The depth of talent available to them was as much the secret to the Bok success at this World Cup as the indomitable spirit that saw to it that they got through the playoff stage with three one-point victories.

When they lost Malcolm Marx to injury early in the tournament there would have been many South Africans who felt that the chances of winning had been diminished by up to 40 per cent.

I certainly felt that way, and ditto when it became known before the squad announcement that Lood de Jager, Lukhanyo Am and Pollard, three stars of the 2019 triumph, would not be there.

The latter two of course joined later but not before Jesse Kriel and Libbok had shown what they could do in the absence of the 2019 heroes.

De Jager, with his size and therefore massive influential presence at lineout time, was missed as much as Marx was, and that cues the question of whether Erasmus and coach Jacques Nienaber got it right when it came to their decision not to call for a specialist hooker replacement.

They get full marks for being bold, and for me, Deon Fourie was one of the unsung heroes of the World Cup win, but the jury should remain out on whether backing the flanker to fulfil his old role as a hooker was the right decision as it was the lineout dysfunction as much as anything that brought the All Blacks back into the final when the Boks looked like they were in control.

In fact, the final merits a bit of revisiting in this wash-up of the Bok triumph. There is a perception, an understandable one too, that the game was decided when All Black captain Sam Cane was red-carded.

But that is not as clear-cut as many think.
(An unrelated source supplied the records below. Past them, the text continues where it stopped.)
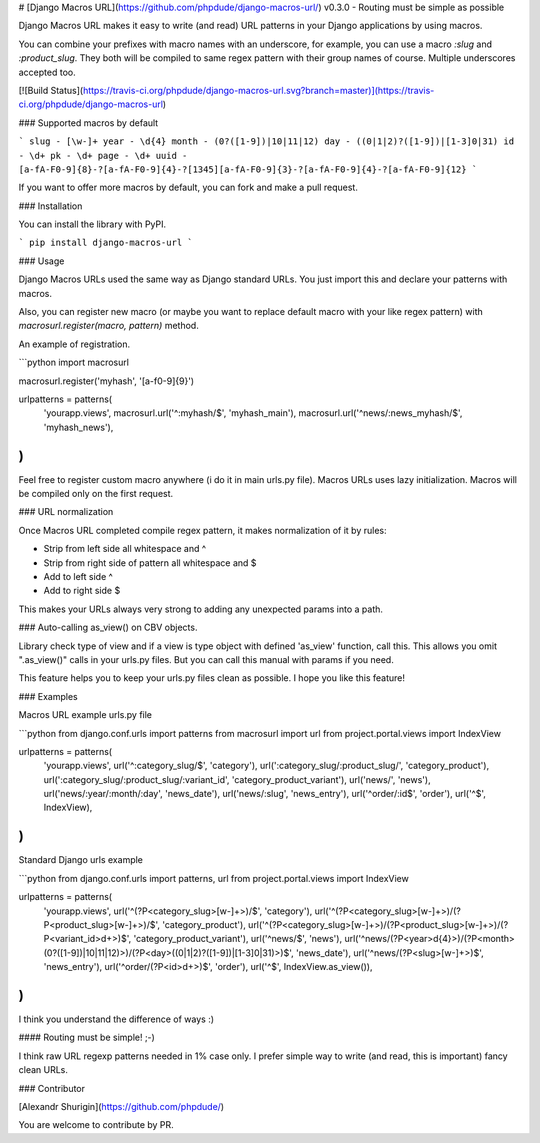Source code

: # [Django Macros URL](https://github.com/phpdude/django-macros-url/) v0.3.0 - Routing must be simple as possible

Django Macros URL makes it easy to write (and read) URL patterns in your Django applications by using macros.

You can combine your prefixes with macro names with an underscore, for example, you can use a macro `:slug` 
and `:product_slug`. They both will be compiled to same regex pattern with their group names of course. 
Multiple underscores accepted too.

[![Build Status](https://travis-ci.org/phpdude/django-macros-url.svg?branch=master)](https://travis-ci.org/phpdude/django-macros-url)

### Supported macros by default

```
slug - [\w-]+
year - \d{4}
month - (0?([1-9])|10|11|12)
day - ((0|1|2)?([1-9])|[1-3]0|31)
id - \d+
pk - \d+
page - \d+
uuid - [a-fA-F0-9]{8}-?[a-fA-F0-9]{4}-?[1345][a-fA-F0-9]{3}-?[a-fA-F0-9]{4}-?[a-fA-F0-9]{12}
```

If you want to offer more macros by default, you can fork and make a pull request.

### Installation

You can install the library with PyPI.

```
pip install django-macros-url
```

### Usage

Django Macros URLs used the same way as Django standard URLs. You just import this and declare your 
patterns with macros.

Also, you can register new macro (or maybe you want to replace default macro with your like regex
pattern) with `macrosurl.register(macro, pattern)` method.

An example of registration.

```python
import macrosurl

macrosurl.register('myhash', '[a-f0-9]{9}')

urlpatterns = patterns(
    'yourapp.views',
    macrosurl.url('^:myhash/$', 'myhash_main'),
    macrosurl.url('^news/:news_myhash/$', 'myhash_news'),
)
```

Feel free to register custom macro anywhere (i do it in main urls.py file). Macros URLs uses lazy 
initialization. Macros will be compiled only on the first request.

### URL normalization

Once Macros URL completed compile regex pattern, it makes normalization of it by rules:

- Strip from left side all whitespace and ^
- Strip from right side of pattern all whitespace and $
- Add to left side ^
- Add to right side $

This makes your URLs always very strong to adding any unexpected params into a path.

### Auto-calling as_view() on CBV objects.

Library check type of view and if a view is type object with defined 'as_view' function, call this. This allows 
you omit ".as_view()" calls in your urls.py files. But you can call this manual with params if you need.

This feature helps you to keep your urls.py files clean as possible. I hope you like this feature!

### Examples

Macros URL example urls.py file

```python
from django.conf.urls import patterns
from macrosurl import url
from project.portal.views import IndexView

urlpatterns = patterns(
    'yourapp.views',
    url('^:category_slug/$', 'category'),
    url(':category_slug/:product_slug/', 'category_product'),
    url(':category_slug/:product_slug/:variant_id', 'category_product_variant'),
    url('news/', 'news'),
    url('news/:year/:month/:day', 'news_date'),
    url('news/:slug', 'news_entry'),
    url('^order/:id$', 'order'),
    url('^$', IndexView),
)
```

Standard Django urls example

```python
from django.conf.urls import patterns, url
from project.portal.views import IndexView


urlpatterns = patterns(
    'yourapp.views',
    url('^(?P<category_slug>[\w-]+>)/$', 'category'),
    url('^(?P<category_slug>[\w-]+>)/(?P<product_slug>[\w-]+>)/$', 'category_product'),
    url('^(?P<category_slug>[\w-]+>)/(?P<product_slug>[\w-]+>)/(?P<variant_id>\d+>)$', 'category_product_variant'),
    url('^news/$', 'news'),
    url('^news/(?P<year>\d{4}>)/(?P<month>(0?([1-9])|10|11|12)>)/(?P<day>((0|1|2)?([1-9])|[1-3]0|31)>)$', 'news_date'),
    url('^news/(?P<slug>[\w-]+>)$', 'news_entry'),
    url('^order/(?P<id>\d+>)$', 'order'),
    url('^$', IndexView.as_view()),
)
```

I think you understand the difference of ways :)

#### Routing must be simple! ;-)

I think raw URL regexp patterns needed in 1% case only. I prefer simple way to write (and read, this is 
important) fancy clean URLs.

### Contributor

[Alexandr Shurigin](https://github.com/phpdude/)

You are welcome to contribute by PR.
A team is often galvanised when a player is red carded, the Bok performance against France in Marseille last November and England’s win over Argentina in the opening rounds of the World Cup being obvious examples.

All Black centre Rieko Ioane seemed convinced that he and his teammates lifted themselves when Cane was sent off, and there is no reason to disbelieve him. If it happened, it wouldn’t be the first time.

MBONAMBI INJURY OFFSET IMPACT OF ANY CARD

Even if we ignore the fact the Boks were also down to 14 men for 20 minutes, what is not debatable is that the incident that saw Shannon Frizell yellow carded and Bongi Mbonambi injured in just the third minute of the game did off-set the impact of any All Black cards.

Losing their only specialist hooker at that point was probably the worst nightmare. Well, just behind the same thing happening to the scrumhalf, Faf de Klerk, for Erasmus and Nienaber.

The Boks controlled the early parts of the game but for those of us watching, the probable impact of Mbonambi going off so early was always nagging uncomfortably in the background.

If you can’t control your lineouts, it is so hard to gain any kind of momentum and keep it. And after a few initial safe throws from Fourie, that proved to be the case.

That’s another area where this World Cup was so different for the Boks in comparison to the last one.

From memory, the Boks lost one lineout in the tournament in Japan, in this tournament the lineout creaked regularly. As did some other aspects of set phase that were bankers four years ago.

And yet they still found a way to win, not just in the final but in the other two playoff games.

That amounts to a stupendous achievement, and their ability to win in adversity, their ability to adjust tactics and think on the hoof when it was needed, and their adeptness at learning from mistakes and internalising them, should be the real overriding narrative of this fourth Bok World Cup triumph.